Тирц перевёл дух, я – тоже. И с искренним нетерпением возжелал слушать дальше, лишь подстегнул. – Но ведь Пётр оставил после себя вопросы, неразрешимые, как квадратура круга.
– Лучше мучиться квадратурой круга, чем загнивать в общинной поруке.
Тирца уже никто не смог бы смутить, остановить.
– До Петровского вызова, – нёсся он всё быстрее, сыпал тезисами, судя по всему, особенно тщательно отшлифованными им в философских дискуссиях, – духовность столь активно не реализовывалась в истории, века протекали без пользы для нас, а Петербург-то становился и возрождением нашим, и просвещением, и реформацией впридачу; взрастая, фантастически хорошея, внезапная столица ускоряла навёрстывание промотанного в сонных столетиях пустопорожних дрязг, иг, будущее пульсировало в лабораторных пространствах. Вот, Гоголю отсюда, из Рима, виделись сверкания русской дали, но не догадывался поди, что непроизвольно ещё и сквозь Петербург, как сквозь кристалл, смотрел. В пику былинным картинам беспробудно-удалого распутья Петербург олицетворял-прокладывал путь в Европу, наглядно – по контрасту! – доказывал, что вываренная в собственном соку самобытность, оплаканная и воспетая угорелыми патриотами, вырождается в этнографический паноптикум: расцветает русский мир лишь тогда, когда встречается с другими мирами. И это ненавистное и гибельное для многих, а избранными вымечтанное, как парадиз, место встреч, делалось ещё и рассадником многоцветья – молодой, но такой гибкий, богатый язык наш, искусства, науки, всё, что с обманчивой лёгкостью питал и обретал Петербург, разносилось семенами по обширным, насупленным русским землям, вопреки тупому сопротивлению давало всходы.
Продуваемый живительными западными ветрами, этот холодный причудливый идеал пространственного творения, оказывается, запечатлевал и выражал их, этих земель, скрытые чаяния.
– Но, помилуйте, откуда всё-таки столь острая неприязнь к Петербургу у Гоголя с Достоевским, которых именно Петербург сделал такими художниками? – очнувшись, переспросил я, как если бы не доверял его аргументам.
Прожог зрачком. – Наши гениальные гиды по блистательным проспектам и мрачным дворам были, повторюсь, напополам рассечёнными, они гордились и боялись; гордились, проглотив свои аршины, собственной статью, – хихикая, изгалялся Тирц, – и боялись, до озноба боялись этого пространственного вызова времени, сделались от Петербурга окончательными безумцами, ещё бы! – такое взросло на тощей родимой почве. И уж точно не постигали они глубинных смыслов того, что видели.
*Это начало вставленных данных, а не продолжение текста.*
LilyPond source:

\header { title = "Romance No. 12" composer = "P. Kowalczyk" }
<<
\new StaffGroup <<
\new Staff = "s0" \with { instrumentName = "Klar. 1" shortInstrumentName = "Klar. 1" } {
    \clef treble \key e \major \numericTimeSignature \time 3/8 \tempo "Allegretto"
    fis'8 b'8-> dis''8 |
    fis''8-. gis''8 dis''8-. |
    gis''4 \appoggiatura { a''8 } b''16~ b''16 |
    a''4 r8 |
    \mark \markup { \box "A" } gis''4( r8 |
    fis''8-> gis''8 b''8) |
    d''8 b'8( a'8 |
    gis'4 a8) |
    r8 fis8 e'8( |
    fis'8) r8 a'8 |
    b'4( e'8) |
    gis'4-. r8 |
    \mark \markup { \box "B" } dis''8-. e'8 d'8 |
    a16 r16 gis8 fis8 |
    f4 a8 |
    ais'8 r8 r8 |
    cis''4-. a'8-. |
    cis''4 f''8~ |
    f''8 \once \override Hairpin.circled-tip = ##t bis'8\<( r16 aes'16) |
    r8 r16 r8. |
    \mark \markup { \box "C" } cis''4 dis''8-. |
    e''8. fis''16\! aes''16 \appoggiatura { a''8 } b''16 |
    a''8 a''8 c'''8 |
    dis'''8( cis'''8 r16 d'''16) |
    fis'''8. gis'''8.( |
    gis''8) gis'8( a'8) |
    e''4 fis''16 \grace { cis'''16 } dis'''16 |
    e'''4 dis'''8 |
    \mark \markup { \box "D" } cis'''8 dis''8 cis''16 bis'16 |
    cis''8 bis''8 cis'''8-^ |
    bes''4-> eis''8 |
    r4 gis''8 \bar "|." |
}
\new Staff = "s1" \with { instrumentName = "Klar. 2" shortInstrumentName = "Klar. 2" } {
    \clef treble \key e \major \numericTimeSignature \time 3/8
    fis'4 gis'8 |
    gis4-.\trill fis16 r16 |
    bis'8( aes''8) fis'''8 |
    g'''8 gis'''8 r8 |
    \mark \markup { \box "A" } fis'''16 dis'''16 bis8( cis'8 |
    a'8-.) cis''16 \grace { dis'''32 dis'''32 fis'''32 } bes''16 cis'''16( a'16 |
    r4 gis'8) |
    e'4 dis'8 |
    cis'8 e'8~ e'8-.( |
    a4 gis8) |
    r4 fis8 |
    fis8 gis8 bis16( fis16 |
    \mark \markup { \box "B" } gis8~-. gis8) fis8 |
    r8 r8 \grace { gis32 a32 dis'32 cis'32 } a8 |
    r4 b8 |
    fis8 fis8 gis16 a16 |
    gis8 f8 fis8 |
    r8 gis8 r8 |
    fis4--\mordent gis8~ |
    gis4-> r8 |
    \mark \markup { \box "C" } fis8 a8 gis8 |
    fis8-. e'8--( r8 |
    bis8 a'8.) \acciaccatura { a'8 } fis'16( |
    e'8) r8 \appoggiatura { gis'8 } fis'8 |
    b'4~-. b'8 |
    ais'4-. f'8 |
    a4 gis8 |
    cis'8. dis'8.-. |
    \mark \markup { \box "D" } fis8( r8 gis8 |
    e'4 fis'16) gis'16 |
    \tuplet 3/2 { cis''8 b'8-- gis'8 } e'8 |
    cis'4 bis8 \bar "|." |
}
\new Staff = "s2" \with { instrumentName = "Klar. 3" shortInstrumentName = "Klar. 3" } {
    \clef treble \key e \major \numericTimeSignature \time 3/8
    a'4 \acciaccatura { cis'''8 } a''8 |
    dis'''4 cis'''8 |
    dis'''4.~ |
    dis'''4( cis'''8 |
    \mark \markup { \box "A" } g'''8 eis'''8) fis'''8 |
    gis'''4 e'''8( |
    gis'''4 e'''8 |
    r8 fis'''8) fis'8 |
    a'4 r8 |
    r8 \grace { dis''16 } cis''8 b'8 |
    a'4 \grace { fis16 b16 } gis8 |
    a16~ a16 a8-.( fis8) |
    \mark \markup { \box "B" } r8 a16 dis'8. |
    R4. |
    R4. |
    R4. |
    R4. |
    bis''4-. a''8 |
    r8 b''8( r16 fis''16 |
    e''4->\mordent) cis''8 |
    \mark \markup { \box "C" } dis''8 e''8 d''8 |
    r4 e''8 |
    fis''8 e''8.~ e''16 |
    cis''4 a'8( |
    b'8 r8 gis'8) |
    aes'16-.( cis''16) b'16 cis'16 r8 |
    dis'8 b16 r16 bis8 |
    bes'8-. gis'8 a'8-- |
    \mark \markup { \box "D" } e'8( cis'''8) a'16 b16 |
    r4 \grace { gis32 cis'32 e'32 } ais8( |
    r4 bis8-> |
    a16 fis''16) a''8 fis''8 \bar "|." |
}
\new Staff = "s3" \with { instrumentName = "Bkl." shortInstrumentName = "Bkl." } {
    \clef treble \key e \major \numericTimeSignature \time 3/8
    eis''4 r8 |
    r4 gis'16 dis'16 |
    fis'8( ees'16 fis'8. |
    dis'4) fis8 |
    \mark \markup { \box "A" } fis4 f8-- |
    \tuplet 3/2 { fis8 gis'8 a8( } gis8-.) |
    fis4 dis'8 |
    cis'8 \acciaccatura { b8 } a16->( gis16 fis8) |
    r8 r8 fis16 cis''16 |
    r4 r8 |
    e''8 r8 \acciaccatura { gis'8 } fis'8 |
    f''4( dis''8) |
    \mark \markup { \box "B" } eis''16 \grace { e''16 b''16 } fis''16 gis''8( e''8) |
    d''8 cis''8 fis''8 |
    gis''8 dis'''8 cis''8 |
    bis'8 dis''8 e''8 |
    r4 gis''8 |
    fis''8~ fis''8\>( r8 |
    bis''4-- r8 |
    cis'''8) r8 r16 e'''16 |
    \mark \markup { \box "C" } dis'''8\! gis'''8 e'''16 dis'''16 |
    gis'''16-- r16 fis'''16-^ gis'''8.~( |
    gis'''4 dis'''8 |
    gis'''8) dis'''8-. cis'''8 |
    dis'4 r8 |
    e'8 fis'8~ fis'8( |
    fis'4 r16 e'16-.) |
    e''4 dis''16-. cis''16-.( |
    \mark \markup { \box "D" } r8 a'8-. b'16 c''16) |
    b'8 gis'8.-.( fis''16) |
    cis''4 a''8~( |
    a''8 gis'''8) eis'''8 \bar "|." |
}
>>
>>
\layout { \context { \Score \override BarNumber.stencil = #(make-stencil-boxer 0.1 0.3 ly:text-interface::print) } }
Учтите, у классиков наших – удивительно обострённое чувство слова, за что им от нас спасибо, зато зрительное восприятие у большинства из них будто бы атрофировалось, своевольные внутренние движения архитектуры, живописи они с их заскорузлыми в этой трепетной сфере вкусами вообще не могли принять, иные мнения-признания относительно великих городов и холстов читать теперь, ей-богу, стыдно, когда же на Петербург, ни с чем не сравнимый, они смотрели, всё в их испуганных и изумлённых глазах темнело.
Тирц принялся разъяснять. Резюмировал споры, разгоравшиеся на заседаниях эпштейновского кружка?
– Для Гоголя ли, Достоевского, православных не без экзальтации, страшным искусом был Петербург, он не свой был для них, не свой, но – прекрасный, и они, художники, не могли его неземную красоту – каждый по-своему – не ценить. Боялись её, ох как боялись, но и ценили, пусть бессознательно, но ценили, да. И, наверное, изгладывала их досада на самих себя, недостойных тайного идеала, который, привораживая пугающим и дивным пейзажем, колол глаза как высшая правда. Это же город… не от мира сего. В тяжеленных, оцарапанных золотыми иглами облаках, стеснённых гранитами невских вздохах, палитре штукатурных миражей, согласитесь, играет сверхестественная сила преображения!
Тирц опять стал стискивать грушу, с монотонной пронзительностью гудков мы обогнали повозку с двумя крестьянами.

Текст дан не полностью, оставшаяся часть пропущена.